Bana dokunmayan yılan bin yaşasın. Bugün bana, yarın sana. Ateş olmayan yerden duman çıkmaz.

İnsan beşer, kuldur şaşar.

Güvendiğim dağlara kar yağdı.

Hatasız kul olmaz.

Ne ekersen onu biçersin.

Yarası olan gocunur.

Biri yer biri bakar, kıyamet ondan kopar.

Dost, kara günde belli olur.

Yalancının mumu yatsıya kadar yanar.

Bilen bilir, bilmeyen aslı var sanır.

Zenginin malı züğürdün çenesini yorar.

Yerin kulağı vardır.

Herkes ne ederse kendine eder.

Ummadığın taş, baş yarar.

Her kuşun eti yenmez.

Son pişmanlık fayda etmez.

Rüzgâr eken fırtına biçer.

Ayranım ekşi diyen olmaz.

Dil kılıçtan keskindir.

Kurunun yanında yaş da yanar.

Dost acı söyler.

İğneyi kendine, çuvaldızı başkasına batır.

İnsan karşısındakini kendi gibi bilirmiş.

Hak yerini bulur.

***


Arşiv orada duruyor... Farklı konular için kim bilir kaç kez yazdım.

Yıllardır, dilimde tüy bitti; “Yapmayın, yapmayalım” diye diye...

Artık ‘alışkanlık’ boyutunu aştı, neredeyse ‘genetik kod’a dönüşme noktasına geldi diye...

Ülkenin en büyük problemi, insanımızın ‘çifte standart’ hastalığı diye.

Konuya bakışımıza göre; işimize geleni görüp/duyma, işimize gelmeyeni ise yok sayma alışkanlığımızdan söz ediyorum.

Atasözlerine atıf yaparak konuşma huyumuz da, bahsettiğim bu kötü alışkanlığın en çarpıcı boyutlarından biri.

Söz aynı söz...

Kullanan aynı kişi...

Ama aynı atasözü, aynı kişinin ağzından; dün ‘itham’, bugün ‘savunma’ aracı.

Ya da tam tersi.

Dün aynı söz ile kendini savunan biri, bugün çıkıp o sözü kullanarak başkalarını suçlayabiliyor.

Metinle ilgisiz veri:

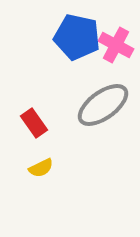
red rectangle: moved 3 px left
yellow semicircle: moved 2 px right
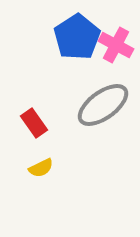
blue pentagon: rotated 27 degrees clockwise
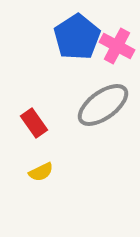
pink cross: moved 1 px right, 1 px down
yellow semicircle: moved 4 px down
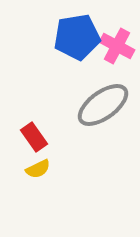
blue pentagon: rotated 24 degrees clockwise
red rectangle: moved 14 px down
yellow semicircle: moved 3 px left, 3 px up
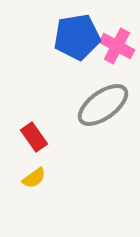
yellow semicircle: moved 4 px left, 9 px down; rotated 10 degrees counterclockwise
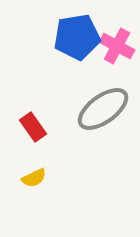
gray ellipse: moved 4 px down
red rectangle: moved 1 px left, 10 px up
yellow semicircle: rotated 10 degrees clockwise
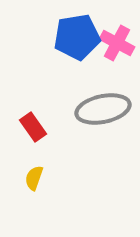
pink cross: moved 3 px up
gray ellipse: rotated 24 degrees clockwise
yellow semicircle: rotated 135 degrees clockwise
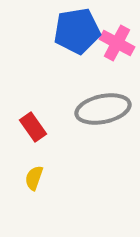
blue pentagon: moved 6 px up
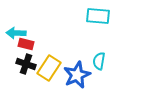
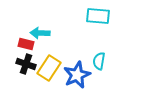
cyan arrow: moved 24 px right
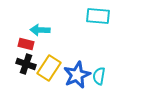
cyan arrow: moved 3 px up
cyan semicircle: moved 15 px down
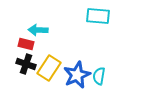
cyan arrow: moved 2 px left
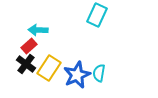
cyan rectangle: moved 1 px left, 1 px up; rotated 70 degrees counterclockwise
red rectangle: moved 3 px right, 2 px down; rotated 56 degrees counterclockwise
black cross: rotated 18 degrees clockwise
cyan semicircle: moved 3 px up
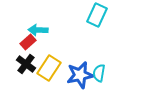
red rectangle: moved 1 px left, 4 px up
blue star: moved 3 px right; rotated 12 degrees clockwise
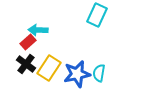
blue star: moved 3 px left, 1 px up
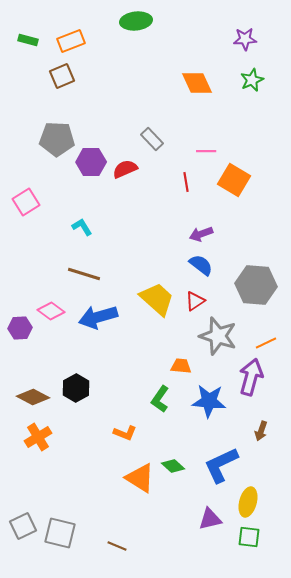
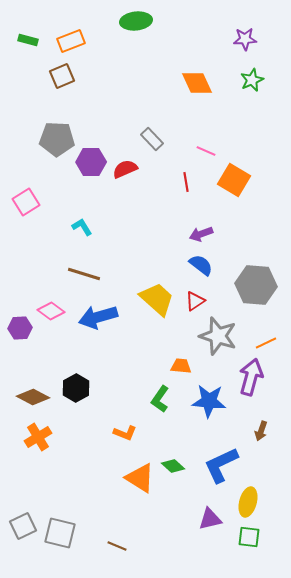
pink line at (206, 151): rotated 24 degrees clockwise
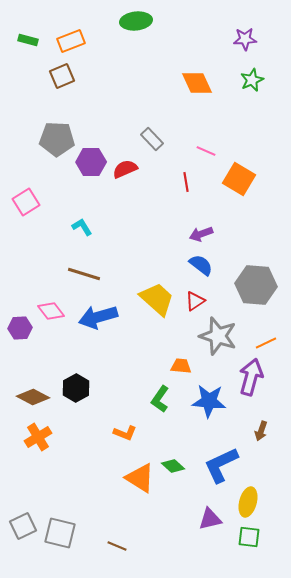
orange square at (234, 180): moved 5 px right, 1 px up
pink diamond at (51, 311): rotated 16 degrees clockwise
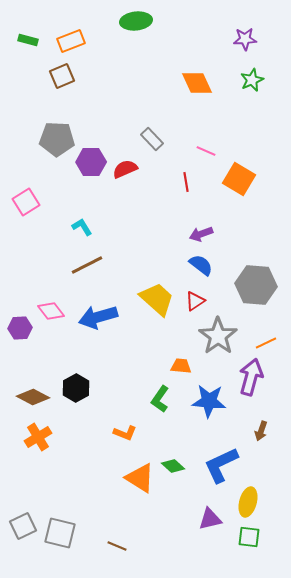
brown line at (84, 274): moved 3 px right, 9 px up; rotated 44 degrees counterclockwise
gray star at (218, 336): rotated 18 degrees clockwise
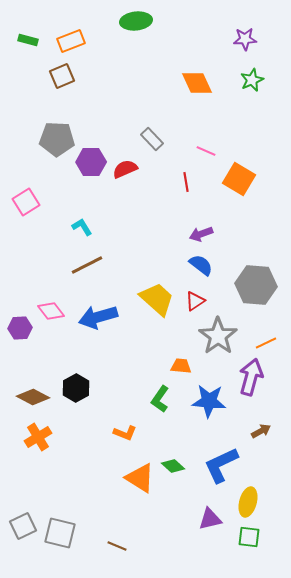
brown arrow at (261, 431): rotated 138 degrees counterclockwise
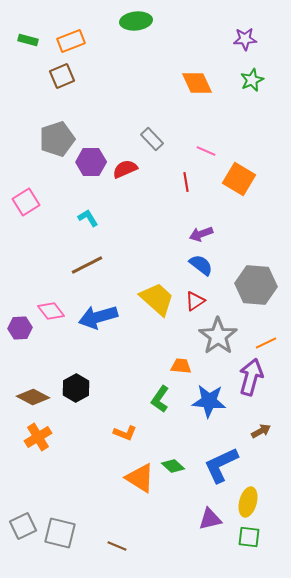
gray pentagon at (57, 139): rotated 20 degrees counterclockwise
cyan L-shape at (82, 227): moved 6 px right, 9 px up
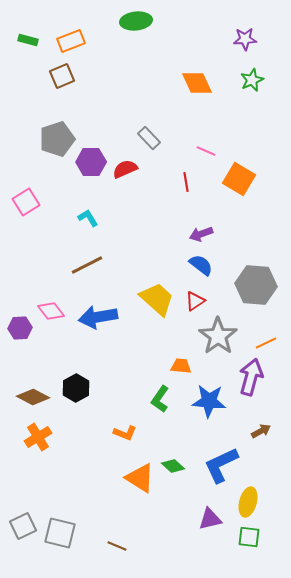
gray rectangle at (152, 139): moved 3 px left, 1 px up
blue arrow at (98, 317): rotated 6 degrees clockwise
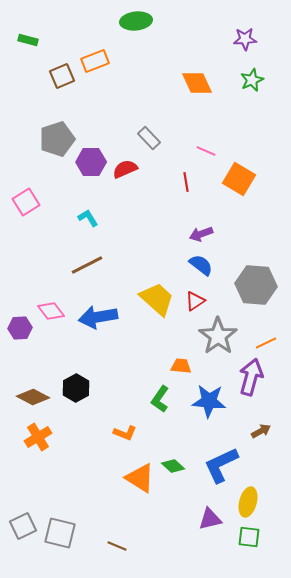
orange rectangle at (71, 41): moved 24 px right, 20 px down
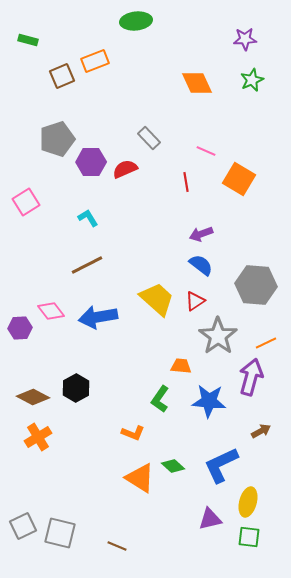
orange L-shape at (125, 433): moved 8 px right
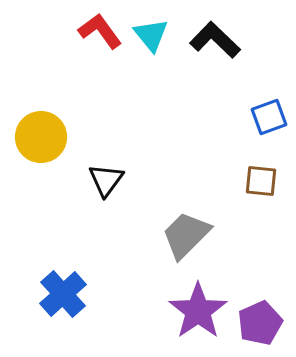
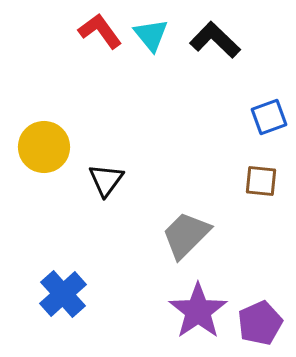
yellow circle: moved 3 px right, 10 px down
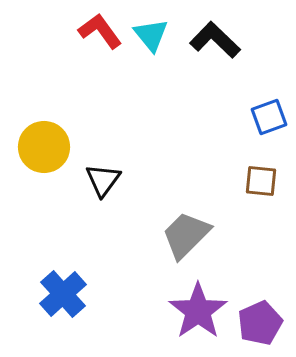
black triangle: moved 3 px left
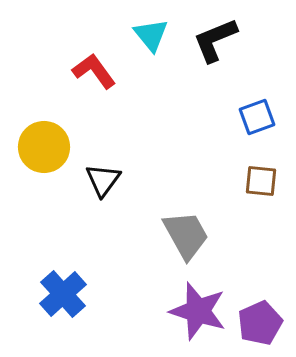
red L-shape: moved 6 px left, 40 px down
black L-shape: rotated 66 degrees counterclockwise
blue square: moved 12 px left
gray trapezoid: rotated 106 degrees clockwise
purple star: rotated 20 degrees counterclockwise
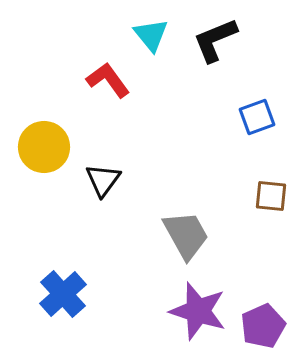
red L-shape: moved 14 px right, 9 px down
brown square: moved 10 px right, 15 px down
purple pentagon: moved 3 px right, 3 px down
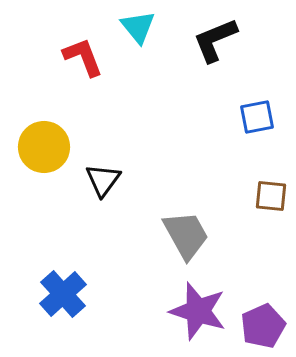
cyan triangle: moved 13 px left, 8 px up
red L-shape: moved 25 px left, 23 px up; rotated 15 degrees clockwise
blue square: rotated 9 degrees clockwise
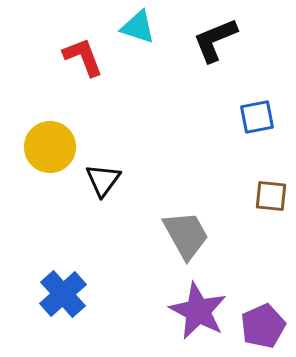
cyan triangle: rotated 33 degrees counterclockwise
yellow circle: moved 6 px right
purple star: rotated 10 degrees clockwise
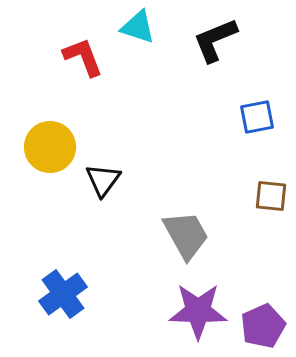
blue cross: rotated 6 degrees clockwise
purple star: rotated 26 degrees counterclockwise
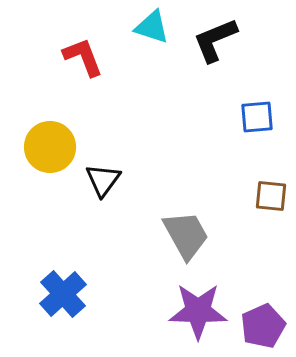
cyan triangle: moved 14 px right
blue square: rotated 6 degrees clockwise
blue cross: rotated 6 degrees counterclockwise
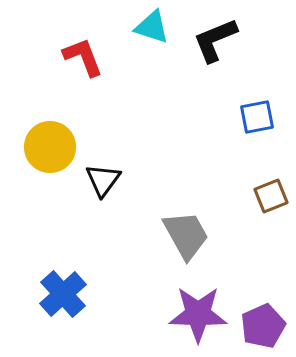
blue square: rotated 6 degrees counterclockwise
brown square: rotated 28 degrees counterclockwise
purple star: moved 3 px down
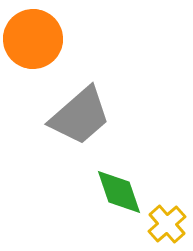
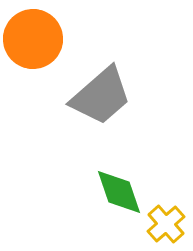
gray trapezoid: moved 21 px right, 20 px up
yellow cross: moved 1 px left
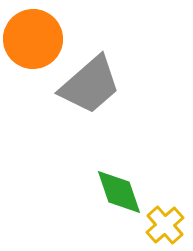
gray trapezoid: moved 11 px left, 11 px up
yellow cross: moved 1 px left, 1 px down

Yukarıdaki atasözlerinin içinden gündeme denk düşenleri de yine bu hastalıklı anlayışımız ile seçeceğiz, biliyorum. İşimize gelenleri, işimize geldiği gibi.

‘Çifte standart’ bu toplumun standart donanımı hâline geldi çünkü.

Bünyamin Aygün

Biz gazetecilerin kaderidir. Nadiren aldığımız ödüller vb. gelişmeler ile ama çoğunlukla başımıza kötü bir şey geldiğinde ‘haber’ biz oluruz.

Yanımızda da çok az kişiyi buluruz böyle durumlarda.

Her gün sorunlarını gündeme taşımamız, seslerini duyurmamız için kapımızı aşındıranların çok azı gelir destek vermeye, güç vermeye.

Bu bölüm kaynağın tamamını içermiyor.